В сентябре я начал преподавать микробиологию для будущих лаборантов. В моем классе училось человек двадцать пять. В основном, это были молодые люди, закончившие десятилетку и не поступившие в медицинский институт. Девочек немного больше, чем мальчиков. У меня были теоретические уроки (лекции) и лабораторные занятия. Учебные пособия хранились в кабинете микробиологии. Был и заведующий кабинетом — Минкин. Он, конечно, все про меня немедленно просек, но до поры до времени делал вид. Тем более что я пришел к нему с подачи директора Н. М. Капустиной. Между прочим, директор училища, по-моему, тоже немедленно разгадала мои нехитрые пассы с отсутствием договоров, непечатанием и внезапным желанием вернуться к медицине. Конечно же, разгадала. Но тоже делала вид. Как оказалось, по причине, противоположной деланию вида Минкиным. Однажды, настигнув меня в коридоре училища, Н. М. Капустина вскользь заметила:
— Между прочим, Даниил Александрович, одной из первых заведующих практикой и учебной частью нашего училища была Елена Боннэр.
— Интересно, — откликнулся я, не зная, принять ли ее слова за проявление доверия или маневр следователя.

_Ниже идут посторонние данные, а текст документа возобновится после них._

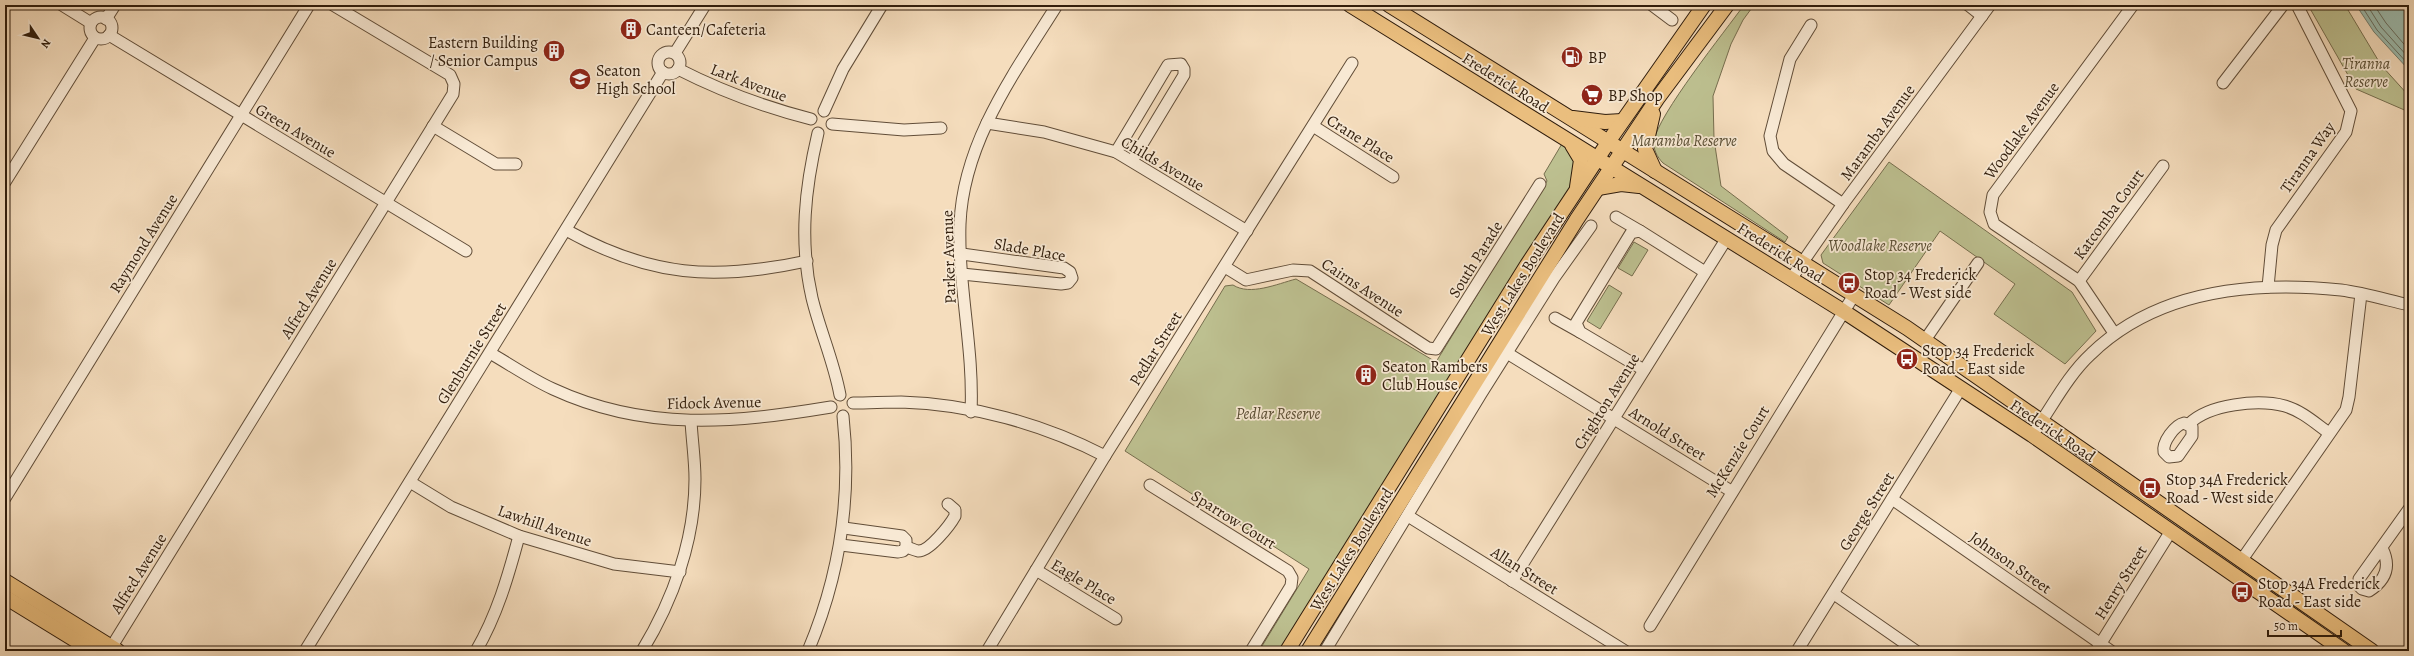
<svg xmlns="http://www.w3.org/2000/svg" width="2414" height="656" font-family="Alegreya,serif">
	<rect width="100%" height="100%" fill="#f5ddbd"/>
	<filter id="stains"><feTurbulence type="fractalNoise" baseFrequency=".005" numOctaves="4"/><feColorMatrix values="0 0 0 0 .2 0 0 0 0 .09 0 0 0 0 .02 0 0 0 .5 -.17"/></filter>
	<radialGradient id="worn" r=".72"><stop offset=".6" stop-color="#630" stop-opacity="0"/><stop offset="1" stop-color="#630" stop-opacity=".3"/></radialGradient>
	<g fill="#bdc090" stroke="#766e4e">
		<path d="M1744,5H1754L1743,20L1731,44L1713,96L1714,139L1721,186L1788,237L1785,242L1663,163C1657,157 1653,149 1654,141C1657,116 1726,30 1744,5Z"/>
		<polygon points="2308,5 2345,5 2381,65 2409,96 2409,112 2356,89"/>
		<path d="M1563,142C1578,161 1579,167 1569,189L1281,651H1259L1309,569L1125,451L1225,286L1233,285C1250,296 1277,284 1296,279L1436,362L1544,186L1547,181L1544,174Z"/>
		<polygon points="1889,162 2072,292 2096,331 2065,364 1994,314 2015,284 1940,231 1889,305 1823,263 1821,255"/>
		<polygon points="1634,242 1648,250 1632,276 1618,268"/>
		<polygon points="1609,285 1622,293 1600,329 1587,321"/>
	</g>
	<polygon fill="#9cbcaf" stroke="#717c6e" points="2356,5 2409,5 2409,70 2374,32"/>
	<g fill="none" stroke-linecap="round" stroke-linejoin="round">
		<g stroke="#666c5e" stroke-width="1">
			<polyline points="2361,5 2377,30 2409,65"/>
			<polyline points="2367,5 2381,27 2409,58"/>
			<polyline points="2374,5 2386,23 2409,50"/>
		</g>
		<g stroke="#614d38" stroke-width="13">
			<g id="minor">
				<polyline points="62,5 91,23"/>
				<polyline points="1652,5 1672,20"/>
				<polyline points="1968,5 1982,16"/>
				<circle cx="101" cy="28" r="11"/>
				<polyline points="106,19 115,5"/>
				<polyline points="1811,25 1790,59 1770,136 1773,151 1784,164 1843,204"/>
				<polyline points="109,35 466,251"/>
				<circle cx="669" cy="63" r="11"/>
				<polyline points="675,53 705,5"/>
				<path d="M678,69C721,91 764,107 811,119"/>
				<polyline points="2223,83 2283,5"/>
				<polyline points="824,111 843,69 882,5"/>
				<polyline points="987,123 1044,132 1116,152 1247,231"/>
				<polyline points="832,124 904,130 941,128"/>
				<polyline points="433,126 496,164 516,164"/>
				<polyline points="1313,126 1393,177"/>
				<path d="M818,133C805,188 799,241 812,298C820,331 834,362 840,395"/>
				<polyline points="1116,152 1168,65 1181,64 1184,69 1184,75 1132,161"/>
				<polyline points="5,182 95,38"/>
				<polyline points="1616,217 1640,231"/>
				<path d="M566,230C650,277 715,281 807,261"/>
				<polyline points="962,254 1064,268 1070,272 1072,278 1068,283 1061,284 962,274"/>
				<polyline points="1225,267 1246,280 1293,270 1310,271 1428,348 1436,349 1540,184"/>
				<polyline points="1791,279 1843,204 1990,5"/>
				<polyline points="2079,281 2163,166"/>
				<polyline points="2268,287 2272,245 2276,230 2346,132 2351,111 2297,5"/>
				<polyline points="1555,318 1580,332"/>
				<polyline points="2114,333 2079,281 1994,224 1990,212 1993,195 2133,5"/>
				<polyline points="1925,340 1978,263"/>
				<path d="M490,353C511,365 531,379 553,389C646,432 734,423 831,407"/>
				<polyline points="1507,353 1731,491"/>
				<polyline points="1644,370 1580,332 1576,323 1631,233 1640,231 1705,272"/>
				<path d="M853,403C869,403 885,402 901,402C971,404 1043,424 1105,456"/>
				<path d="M971,412C974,349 958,287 960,224C963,142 1015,72 1057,5"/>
				<path d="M2184,423L2192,427V436L2178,456L2169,457L2164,452C2162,442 2175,425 2184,423Z"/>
				<path d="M2189,424C2209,404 2258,399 2285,406C2302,411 2315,423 2329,433"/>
				<path d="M2032,435C2051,409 2067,376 2091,354C2157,290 2253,281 2341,290C2364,293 2387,300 2409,305"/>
				<polyline points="410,482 451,507 519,536 614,564 680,572"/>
				<polyline points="1150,485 1288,571 1292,578 1291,586 1251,651"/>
				<polyline points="5,498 309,5"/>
				<polyline points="1892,499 2111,651"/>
				<polyline points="1408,516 1625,651"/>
				<polyline points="841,545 898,552 903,551 906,547 906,540 902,536 844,528"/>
				<path d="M906,547C910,548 914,550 918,551C929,552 950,525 955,516V510L948,504"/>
				<path d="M2382,548C2391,566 2386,580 2369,591L2362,589L2359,586V579L2409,509"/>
				<polyline points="2241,561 2346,410 2349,397 2361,294"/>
				<polyline points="1036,570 1116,619"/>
				<polyline points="1512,581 1727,238"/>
				<polyline points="1834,594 1916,651"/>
				<polyline points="1650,626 1854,295"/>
				<polyline points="109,651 453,94 454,84 450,75 333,5"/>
				<polyline points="305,651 663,72"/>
				<path d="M476,651C497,615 508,577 519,536"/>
				<path d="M642,651C673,600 695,540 695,479C695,460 692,440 691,421"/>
				<path d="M808,651C840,575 852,498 843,416"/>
				<polyline points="987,651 1105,456 1352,63"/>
				<polyline points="1325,651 1481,394 1554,278 1591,226"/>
				<polyline points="1797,651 1961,388"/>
				<polyline points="2096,651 2171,531"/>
			</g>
		</g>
		<g stroke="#301d0c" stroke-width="16">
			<g id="major">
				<polyline points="1350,5 1843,311 2032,435 2344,651"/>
				<polyline points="1389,5 1907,328 2372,651"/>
				<polyline points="1653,114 1645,149 1655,171"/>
				<polyline points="1573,118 1605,122 1622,121"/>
				<polyline points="1572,145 1581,160 1577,187"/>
				<polyline points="1598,188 1621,184 1639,186"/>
				<polyline points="5,581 118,651"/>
				<polyline points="5,597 93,651"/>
				<polyline points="1287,651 1527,265 1613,135 1704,5"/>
				<polyline points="1308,651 1577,219 1657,99 1727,5"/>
			</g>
		</g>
		<use href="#minor" stroke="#f8e9d4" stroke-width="11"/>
		<use href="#major" stroke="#eabe7e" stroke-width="14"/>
	</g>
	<defs>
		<g id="building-disc" transform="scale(1.15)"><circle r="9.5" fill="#8f2418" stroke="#f8e9d4"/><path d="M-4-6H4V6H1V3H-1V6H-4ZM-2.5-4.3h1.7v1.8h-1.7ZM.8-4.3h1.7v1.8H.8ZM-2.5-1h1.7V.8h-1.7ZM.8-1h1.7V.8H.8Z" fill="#fff"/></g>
		<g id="fuel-disc" transform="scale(1.15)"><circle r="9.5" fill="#8f2418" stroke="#f8e9d4"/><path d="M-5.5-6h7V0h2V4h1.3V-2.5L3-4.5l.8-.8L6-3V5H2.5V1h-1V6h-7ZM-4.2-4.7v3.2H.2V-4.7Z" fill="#fff"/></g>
		<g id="school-disc" transform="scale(1.15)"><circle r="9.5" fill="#8f2418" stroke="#f8e9d4"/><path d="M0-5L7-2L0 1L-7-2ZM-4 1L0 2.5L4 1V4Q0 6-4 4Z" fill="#fff"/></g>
		<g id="supermarket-disc" transform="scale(1.15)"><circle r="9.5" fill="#8f2418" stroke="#f8e9d4"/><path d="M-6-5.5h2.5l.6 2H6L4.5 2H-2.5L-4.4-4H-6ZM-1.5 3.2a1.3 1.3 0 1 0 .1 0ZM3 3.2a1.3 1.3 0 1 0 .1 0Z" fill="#fff"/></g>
		<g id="bus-disc" transform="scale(1.15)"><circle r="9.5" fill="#8f2418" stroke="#f8e9d4"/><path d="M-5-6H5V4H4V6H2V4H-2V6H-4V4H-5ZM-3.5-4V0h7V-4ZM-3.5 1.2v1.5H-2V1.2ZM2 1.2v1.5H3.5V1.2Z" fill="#fff"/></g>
	</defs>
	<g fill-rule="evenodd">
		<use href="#building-disc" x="631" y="29"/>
		<use href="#building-disc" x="554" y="51"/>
		<use href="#fuel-disc" x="1572" y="57"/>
		<use href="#school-disc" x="580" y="79"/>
		<use href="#supermarket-disc" x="1592" y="95"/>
		<use href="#bus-disc" x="1849" y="283"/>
		<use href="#bus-disc" x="1907" y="359"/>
		<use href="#building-disc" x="1366" y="375"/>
		<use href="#bus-disc" x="2150" y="488"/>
		<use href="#bus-disc" x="2242" y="592"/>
	</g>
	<g text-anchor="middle" stroke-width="3.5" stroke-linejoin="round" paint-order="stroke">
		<g font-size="16" fill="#301d0c" stroke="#f8e9d4" text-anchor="start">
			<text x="646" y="35">Canteen/Cafeteria</text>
			<text x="538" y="48" text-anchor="end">Eastern Building<tspan x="538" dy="18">/ Senior Campus</tspan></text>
			<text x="1588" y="63">BP</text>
			<text x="596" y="76">Seaton<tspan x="596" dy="18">High School</tspan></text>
			<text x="1608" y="101">BP Shop</text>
			<text x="1864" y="280">Stop 34 Frederick<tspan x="1864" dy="18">Road - West side</tspan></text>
			<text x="1922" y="356">Stop 34 Frederick<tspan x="1922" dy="18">Road - East side</tspan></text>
			<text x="1382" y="372">Seaton Rambers<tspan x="1382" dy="18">Club House</tspan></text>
			<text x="2166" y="485">Stop 34A Frederick<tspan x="2166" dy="18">Road - West side</tspan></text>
			<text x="2258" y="589">Stop 34A Frederick<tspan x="2258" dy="18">Road - East side</tspan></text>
		</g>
		<g font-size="16" font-style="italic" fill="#5a4e34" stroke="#f8e9d4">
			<text x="2366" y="69">Tiranna<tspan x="2366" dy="18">Reserve</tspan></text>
			<text x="1684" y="146">Maramba Reserve</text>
			<text x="1880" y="251">Woodlake Reserve</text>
			<text x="1278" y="419">Pedlar Reserve</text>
		</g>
		<g font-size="16" fill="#301d0c" stroke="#f8e9d4">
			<text transform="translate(749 82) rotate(21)" y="6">Lark Avenue</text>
			<text transform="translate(1506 82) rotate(32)" y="6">Frederick Road</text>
			<text transform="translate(296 130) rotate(31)" y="6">Green Avenue</text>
			<text transform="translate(2021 130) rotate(-54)" y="6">Woodlake Avenue</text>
			<text transform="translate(1877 132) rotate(-54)" y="6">Maramba Avenue</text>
			<text transform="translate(1361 138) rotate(32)" y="6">Crane Place</text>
			<text transform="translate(2307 157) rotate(-55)" y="6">Tiranna Way</text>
			<text transform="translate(1163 163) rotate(30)" y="6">Childs Avenue</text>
			<text transform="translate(2108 214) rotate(-54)" y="6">Katcomba Court</text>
			<text transform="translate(143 243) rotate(-58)" y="6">Raymond Avenue</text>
			<text transform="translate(1030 249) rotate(10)" y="6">Slade Place</text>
			<text transform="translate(1781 252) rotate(32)" y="6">Frederick Road</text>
			<text transform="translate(948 257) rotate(-92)" y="6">Parker Avenue</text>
			<text transform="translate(1475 259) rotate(-58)" y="6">South Parade</text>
			<text transform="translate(1522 274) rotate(-58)" y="6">West Lakes Boulevard</text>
			<text transform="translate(1363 287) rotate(33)" y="6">Cairns Avenue</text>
			<text transform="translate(308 298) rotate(-58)" y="6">Alfred Avenue</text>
			<text transform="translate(1155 348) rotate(-58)" y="6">Pedlar Street</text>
			<text transform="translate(471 353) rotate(-58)" y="6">Glenburnie Street</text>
			<text transform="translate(1606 401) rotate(-58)" y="6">Crighton Avenue</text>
			<text transform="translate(714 402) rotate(-1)" y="6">Fidock Avenue</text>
			<text transform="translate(2053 430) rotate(34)" y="6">Frederick Road</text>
			<text transform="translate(1668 433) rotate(32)" y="6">Arnold Street</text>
			<text transform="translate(1737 451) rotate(-58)" y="6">McKenzie Court</text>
			<text transform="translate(1866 511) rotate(-58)" y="6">George Street</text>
			<text transform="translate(1234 519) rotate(32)" y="6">Sparrow Court</text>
			<text transform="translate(545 525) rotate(19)" y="6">Lawhill Avenue</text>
			<text transform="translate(1351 549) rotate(-58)" y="6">West Lakes Boulevard</text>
			<text transform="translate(2011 562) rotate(35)" y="6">Johnson Street</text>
			<text transform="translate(1525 570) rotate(32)" y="6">Allan Street</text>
			<text transform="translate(138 573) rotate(-58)" y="6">Alfred Avenue</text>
			<text transform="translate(1084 581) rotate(31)" y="6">Eagle Place</text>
			<text transform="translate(2120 582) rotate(-58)" y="6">Henry Street</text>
		</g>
	</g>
	<rect width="2414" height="656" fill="none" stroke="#f5ddbd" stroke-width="20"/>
	<rect x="6" y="6" width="2402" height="644" fill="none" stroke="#301d0c" stroke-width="2"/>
	<rect x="10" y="10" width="2394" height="636" fill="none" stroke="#301d0c"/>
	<g transform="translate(38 38) rotate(125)" stroke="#f8e9d4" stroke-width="3" paint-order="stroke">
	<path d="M0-3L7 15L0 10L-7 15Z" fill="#301d0c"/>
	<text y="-6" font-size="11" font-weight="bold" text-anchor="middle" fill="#301d0c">N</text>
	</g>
	<path d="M2268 630v6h73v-6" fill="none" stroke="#301d0c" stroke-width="2"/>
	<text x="2274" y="630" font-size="12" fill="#301d0c" stroke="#f8e9d4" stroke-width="3" paint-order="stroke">50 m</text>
	<rect width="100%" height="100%" filter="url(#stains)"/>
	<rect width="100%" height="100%" fill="url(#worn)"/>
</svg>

Так или иначе, я довольно безмятежно преподавал микробиологию в своем классе. Приближалась летняя сессия. Между тем в училище началась буря. Человеческие бури возникают точно так же, как и океанские. Кажется, все тихо-спокойно, а на самом деле накапливаются в одном квадранте человеческого общества (в данном случае — училища) многочисленные центры напряжения. Возникают множественные молнии, громы, скандалы, которые порождают панику и противоестественное для человека желание добить и без того погибающего. По странному стечению судеб (или так все и сводилось в одну кучу свыше?) в моем классе наряду с обыкновенными мальчиками и девочками оказалось несколько студентов с весьма необычными, даже знаменитыми фамилиями: Миша Трубецкой, Саша Раевский и Маша Малевич. Трудно было (как бы мне этого не хотелось!) вообразить родство Миши и Саши с декабристами, а Маши с Казимиром Малевичем, знаменитым художником-супрематистом. Как бы мне этого ни хотелось, я моментально провалился, потому что Миша Трубецкой (шатен, высокого роста, хоккеист) происходил из рабочей семьи, которая проживала на Красной Пресне, а Саша Раевский (черноволосый, кудрявый, губастый) был еврейским мальчиком, родители которого переехали из Полтавы в Москву лет десять назад. Только Маша Малевич (рыженькая, веснушчатая, подвижная, как будто бы крутящая обруч на вертких бедрах) вернула мне надежду на способность фантазии переродиться в реальность.